Ok, I really need to know how to work problems like these so could someone please show me how to set it up?! Given this data:
1. C(graphite) + O2(g) produces CO2(g), delta H = -393.5 kJ
2. H2(g) + 1/2 O2(g) produces H2O(l), delta H = -285.8 kJ
3. Ch3OH(l) + 3/2 O2(g) produces Co2(g) + 2H2O(l), delta H = -726.4 kJ
Given these calculate the enthalpy change for:
C(graphite) + 2H2(g) + 1/2 O2(g) produces CH3OH(l)Please help!
Use equation 1 as is. (delta H as is)
Add 2x equation 2 (and 2x delta H).
Reverse equation 3 and add to the other two (change the sign on delta H).
Then added the equations as noted and confirm you obtain the desired equation; finally, add the delta Hs (with changes as noted).
To calculate the enthalpy change for the reaction C(graphite) + 2H2(g) + 1/2 O2(g) produces CH3OH(l), we can use Hess's Law, which states that the enthalpy change of a reaction is independent of the pathway between the initial and final states but depends only on the initial and final states.
Here's how you can set up the problem:
1. Write down the given reactions and their corresponding enthalpy changes:
a. C(graphite) + O2(g) produces CO2(g), delta H = -393.5 kJ
b. H2(g) + 1/2 O2(g) produces H2O(l), delta H = -285.8 kJ
c. Ch3OH(l) + 3/2 O2(g) produces Co2(g) + 2H2O(l), delta H = -726.4 kJ
2. Rearrange the given reactions to match the desired reaction:
a. CO2(g) produces C(graphite) + O2(g), delta H = +393.5 kJ (reversed sign)
b.
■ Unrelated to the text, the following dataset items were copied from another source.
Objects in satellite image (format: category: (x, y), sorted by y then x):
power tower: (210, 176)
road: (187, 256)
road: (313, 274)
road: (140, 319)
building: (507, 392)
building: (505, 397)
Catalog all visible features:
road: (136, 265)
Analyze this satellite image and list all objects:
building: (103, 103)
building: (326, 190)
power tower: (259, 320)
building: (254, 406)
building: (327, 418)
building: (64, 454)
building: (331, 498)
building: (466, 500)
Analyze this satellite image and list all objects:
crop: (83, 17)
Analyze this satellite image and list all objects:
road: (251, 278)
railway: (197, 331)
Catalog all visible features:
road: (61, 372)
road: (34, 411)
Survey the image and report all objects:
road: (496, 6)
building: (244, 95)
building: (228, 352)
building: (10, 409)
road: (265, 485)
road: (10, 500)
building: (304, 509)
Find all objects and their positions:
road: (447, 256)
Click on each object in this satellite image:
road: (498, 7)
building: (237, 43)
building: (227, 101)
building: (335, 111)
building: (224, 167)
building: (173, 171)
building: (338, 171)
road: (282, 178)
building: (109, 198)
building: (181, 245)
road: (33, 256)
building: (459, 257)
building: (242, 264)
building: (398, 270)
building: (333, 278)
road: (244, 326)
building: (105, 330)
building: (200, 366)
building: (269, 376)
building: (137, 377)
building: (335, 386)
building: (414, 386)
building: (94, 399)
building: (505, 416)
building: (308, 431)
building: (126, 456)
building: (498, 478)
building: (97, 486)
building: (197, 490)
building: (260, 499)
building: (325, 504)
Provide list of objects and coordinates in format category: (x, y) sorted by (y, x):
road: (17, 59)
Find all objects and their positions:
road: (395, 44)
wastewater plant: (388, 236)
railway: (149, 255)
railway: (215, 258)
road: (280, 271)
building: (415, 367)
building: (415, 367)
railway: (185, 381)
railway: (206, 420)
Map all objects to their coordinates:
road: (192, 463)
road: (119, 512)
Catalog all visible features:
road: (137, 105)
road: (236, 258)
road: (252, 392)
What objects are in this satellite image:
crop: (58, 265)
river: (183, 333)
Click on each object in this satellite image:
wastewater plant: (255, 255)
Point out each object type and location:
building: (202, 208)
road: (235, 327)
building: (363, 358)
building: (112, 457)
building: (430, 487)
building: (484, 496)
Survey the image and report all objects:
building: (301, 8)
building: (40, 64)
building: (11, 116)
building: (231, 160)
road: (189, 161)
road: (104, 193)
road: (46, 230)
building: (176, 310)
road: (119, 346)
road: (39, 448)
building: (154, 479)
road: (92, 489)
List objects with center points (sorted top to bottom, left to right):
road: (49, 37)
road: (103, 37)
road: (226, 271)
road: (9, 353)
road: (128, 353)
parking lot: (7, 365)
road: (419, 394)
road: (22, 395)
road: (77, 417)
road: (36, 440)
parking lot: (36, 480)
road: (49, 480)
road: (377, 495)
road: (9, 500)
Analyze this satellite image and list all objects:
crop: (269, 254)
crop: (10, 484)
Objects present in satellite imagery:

H2O(l) produces H2(g) + 1/2 O2(g), delta H = +285.8 kJ (reversed sign)
c. Co2(g) + 2H2O(l) produces Ch3OH(l) + 3/2 O2(g), delta H = +726.4 kJ (reversed sign)
3. Multiply the coefficients of each reaction and adjust their enthalpy changes accordingly to ensure the same stoichiometry for the desired reaction:
a. 2 * (C(graphite) + O2(g) produces CO2(g)), delta H = 2 * (-393.5 kJ) = -787.0 kJ
b. 3 * (H2(g) + 1/2 O2(g) produces H2O(l)), delta H = 3 * (-285.8 kJ) = -857.4 kJ
c. 2 * (Ch3OH(l) + 3/2 O2(g) produces Co2(g) + 2H2O(l)), delta H = 2 * (-726.4 kJ) = -1452.8 kJ
4. Add up the modified reactions to obtain the desired reaction and its enthalpy change:
Final reaction: C(graphite) + 2H2(g) + 1/2 O2(g) produces CH3OH(l)
Final enthalpy change = (-787.0 kJ) + (-857.4 kJ) + (-1452.8 kJ) = -3097.2 kJ
Therefore, the enthalpy change for the reaction C(graphite) + 2H2(g) + 1/2 O2(g) produces CH3OH(l) is -3097.2 kJ.